▸ **Task directions**
Copy each line of the records below that mentions the word "some".

▸ **Data for processing**
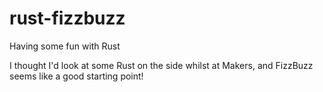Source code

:# rust-fizzbuzz
Having some fun with Rust

I thought I'd look at some Rust on the side whilst at Makers, and FizzBuzz seems like a good starting point!
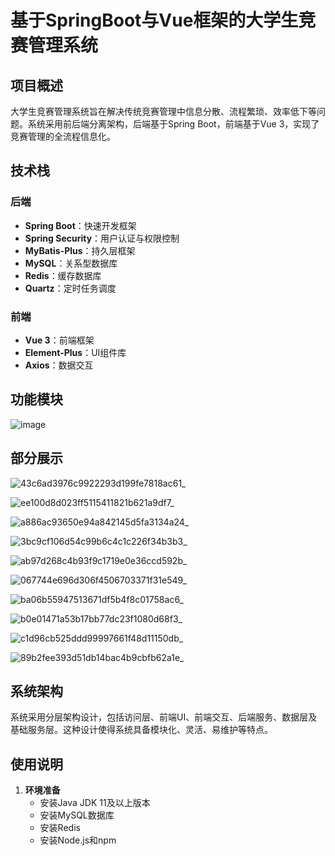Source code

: # 基于SpringBoot与Vue框架的大学生竞赛管理系统

## 项目概述

大学生竞赛管理系统旨在解决传统竞赛管理中信息分散、流程繁琐、效率低下等问题。系统采用前后端分离架构，后端基于Spring Boot，前端基于Vue 3，实现了竞赛管理的全流程信息化。

## 技术栈

### 后端
- &zwnj;**Spring Boot**&zwnj;：快速开发框架
- &zwnj;**Spring Security**&zwnj;：用户认证与权限控制
- &zwnj;**MyBatis-Plus**&zwnj;：持久层框架
- &zwnj;**MySQL**&zwnj;：关系型数据库
- &zwnj;**Redis**&zwnj;：缓存数据库
- &zwnj;**Quartz**&zwnj;：定时任务调度

### 前端
- &zwnj;**Vue 3**&zwnj;：前端框架
- &zwnj;**Element-Plus**&zwnj;：UI组件库
- &zwnj;**Axios**&zwnj;：数据交互

## 功能模块

![image](https://github.com/user-attachments/assets/bc91ad85-167b-492a-8a10-8302ec3a3de5)

## 部分展示
![43c6ad3976c9922293d199fe7818ac61_](https://github.com/user-attachments/assets/9d1a50cf-8e46-438d-bd62-896baaa14122)

![ee100d8d023ff5115411821b621a9df7_](https://github.com/user-attachments/assets/a5d2fdf3-de0f-4b06-a18b-d635dda4e4bc)

![a886ac93650e94a842145d5fa3134a24_](https://github.com/user-attachments/assets/dda2369f-9ac6-4b1c-9dd1-01a004daf0ab)

![3bc9cf106d54c99b6c4c1c226f34b3b3_](https://github.com/user-attachments/assets/8b365f59-d0a7-4ee1-886c-b3cd31e97612)

![ab97d268c4b93f9c1719e0e36ccd592b_](https://github.com/user-attachments/assets/5a7a0910-5dbb-480b-9892-d7822ac154ae)

![067744e696d306f4506703371f31e549_](https://github.com/user-attachments/assets/d4d47bfd-62af-459d-aa6f-e840a7860a67)

![ba06b55947513671df5b4f8c01758ac6_](https://github.com/user-attachments/assets/f68ab1c8-d6c2-414c-ac07-f2f8bade282c)

![b0e01471a53b17bb77dc23f1080d68f3_](https://github.com/user-attachments/assets/ac5f472b-ffd9-48dd-8d91-a4863986c0b5)

![c1d96cb525ddd99997661f48d11150db_](https://github.com/user-attachments/assets/4ef5acaf-1e04-4b5b-b0d3-321ef06ee6dd)

![89b2fee393d51db14bac4b9cbfb62a1e_](https://github.com/user-attachments/assets/fe694c6b-0443-4556-afed-a4480894d75b)

## 系统架构

系统采用分层架构设计，包括访问层、前端UI、前端交互、后端服务、数据层及基础服务层。这种设计使得系统具备模块化、灵活、易维护等特点。

## 使用说明

1. &zwnj;**环境准备**&zwnj;
   - 安装Java JDK 11及以上版本
   - 安装MySQL数据库
   - 安装Redis
   - 安装Node.js和npm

▸ **Exercise answer**
Having some fun with Rust
I thought I'd look at some Rust on the side whilst at Makers, and FizzBuzz seems like a good starting point!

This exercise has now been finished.